## Assignment
Everything in the listing below except the pictures should be reproduced exactly.

## Source material
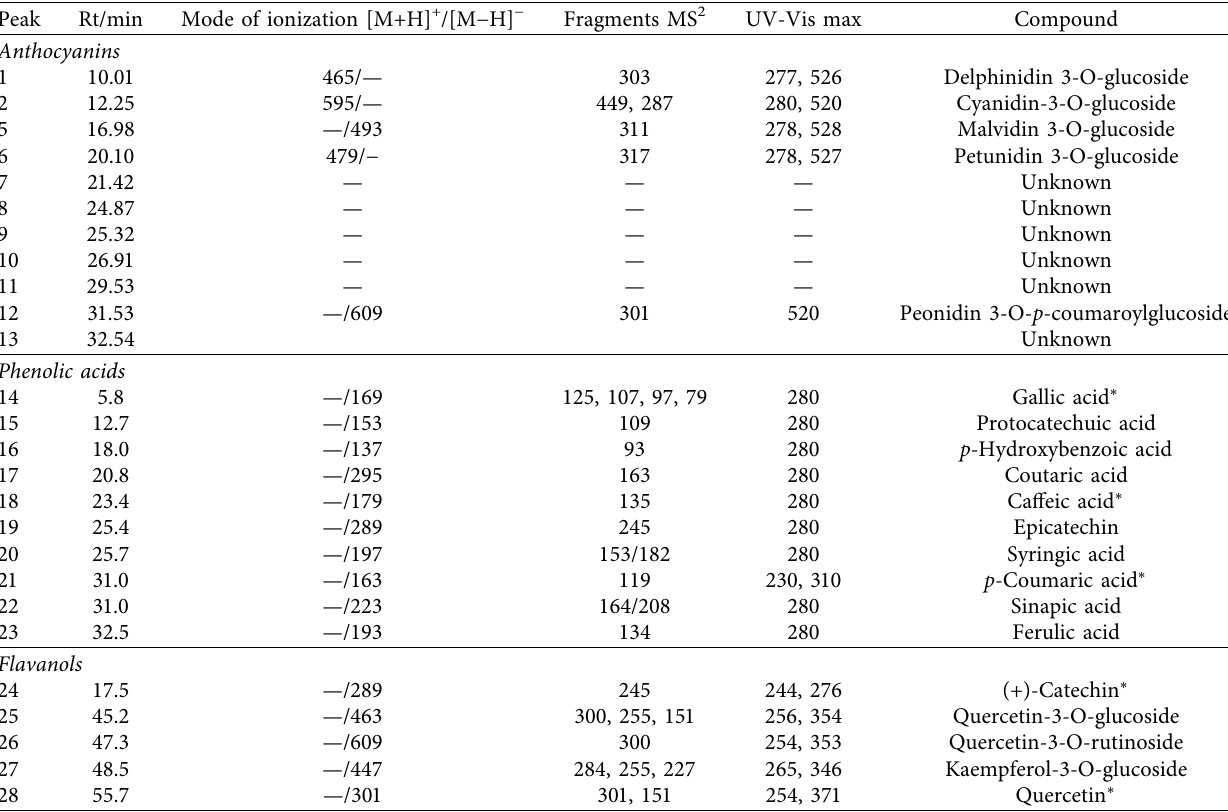
Table 4: Characterization of the main compounds of the grape pomace extract using their spectral characteristic in HPLC-DAD-MS. Peak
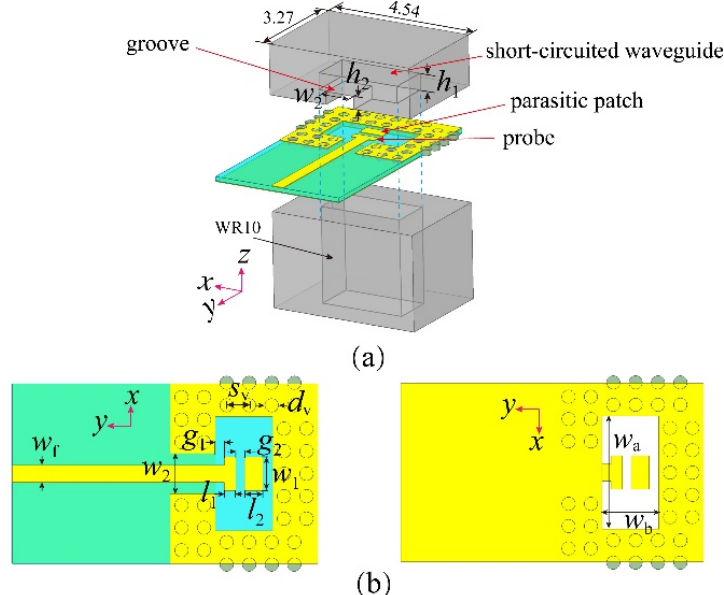
Figure 3. The configuration of the proposed transition. ( a ) 3D view. ( b ) Top view.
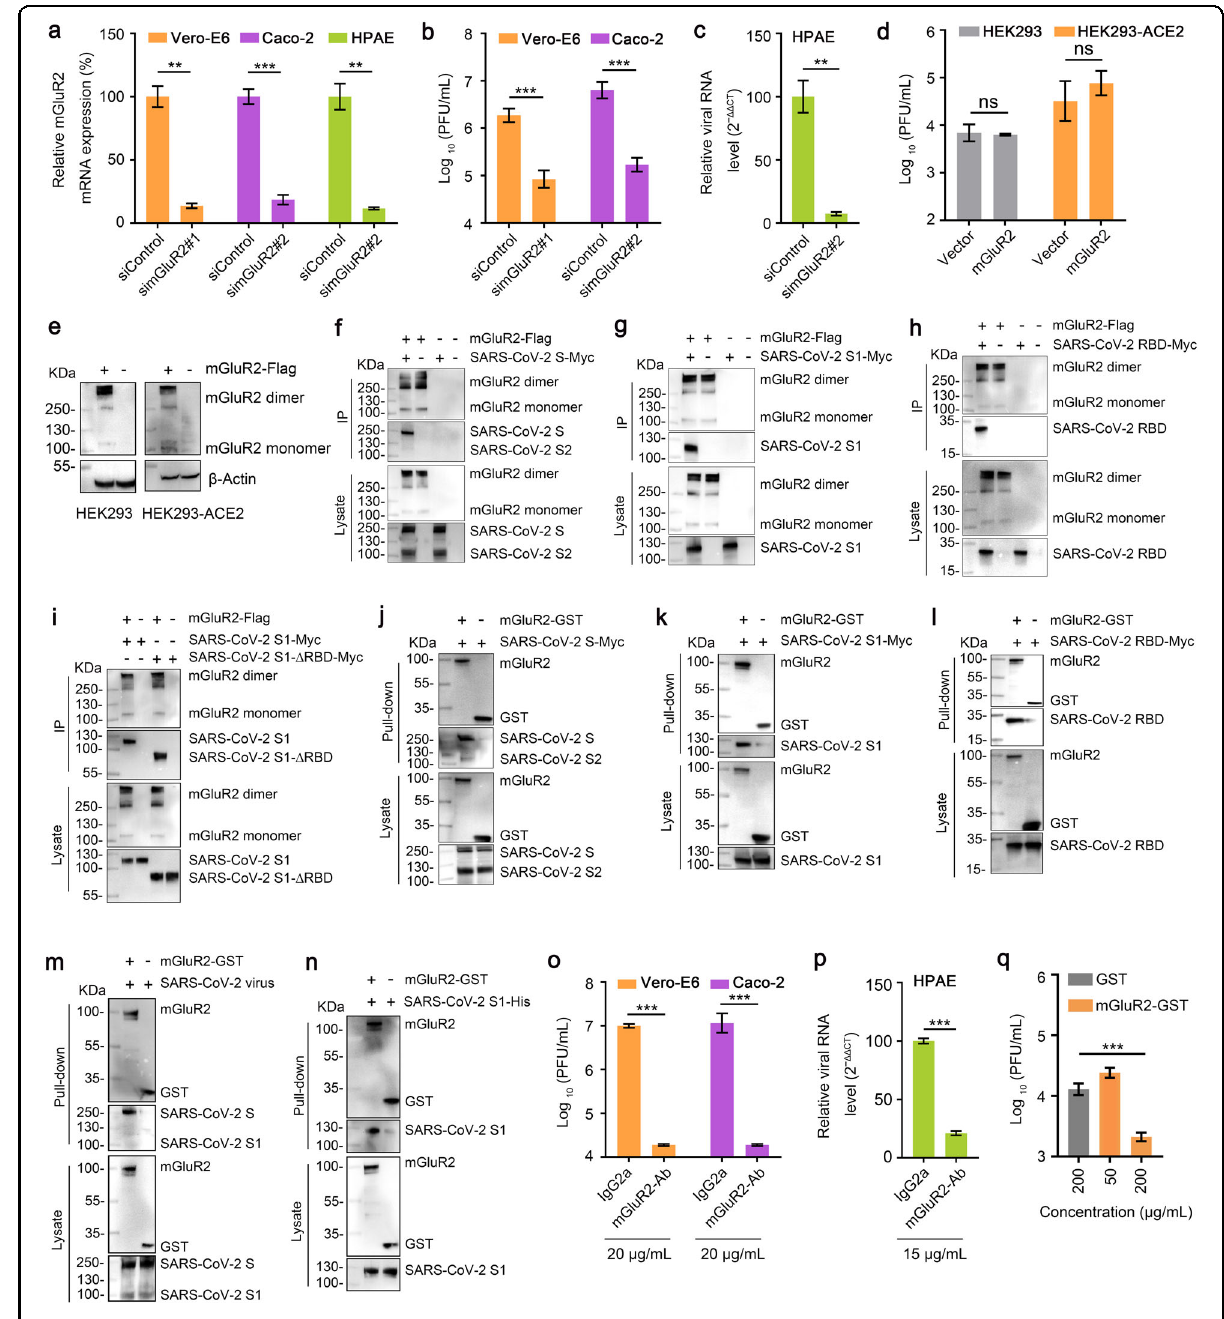
Fig. 1 (See legend on next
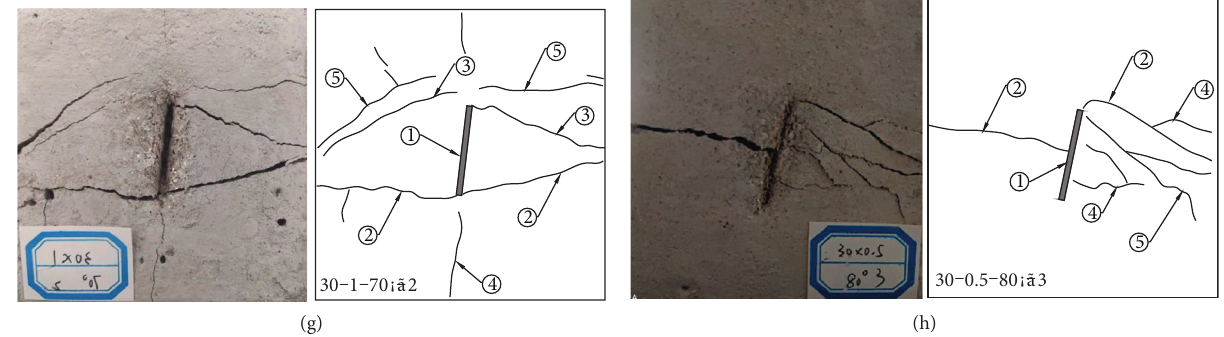
Figure 8: Test results on the dip angle of the prefabricated fissure and crack coalescence mode. Note: ① prefabricated fissure; ② shear crack; ③ secondary shear crack; ④ secondary tensile crack; ⑤ secondary tensile-shear crack.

## Response box
Table 4: Characterization of the main compounds of the grape pomace extract using their spectral characteristic in HPLC-DAD-MS. Peak
Figure 3. The configuration of the proposed transition. ( a ) 3D view. ( b ) Top view.
Fig. 1 (See legend on next
Figure 8: Test results on the dip angle of the prefabricated fissure and crack coalescence mode. Note: ① prefabricated fissure; ② shear crack; ③ secondary shear crack; ④ secondary tensile crack; ⑤ secondary tensile-shear crack.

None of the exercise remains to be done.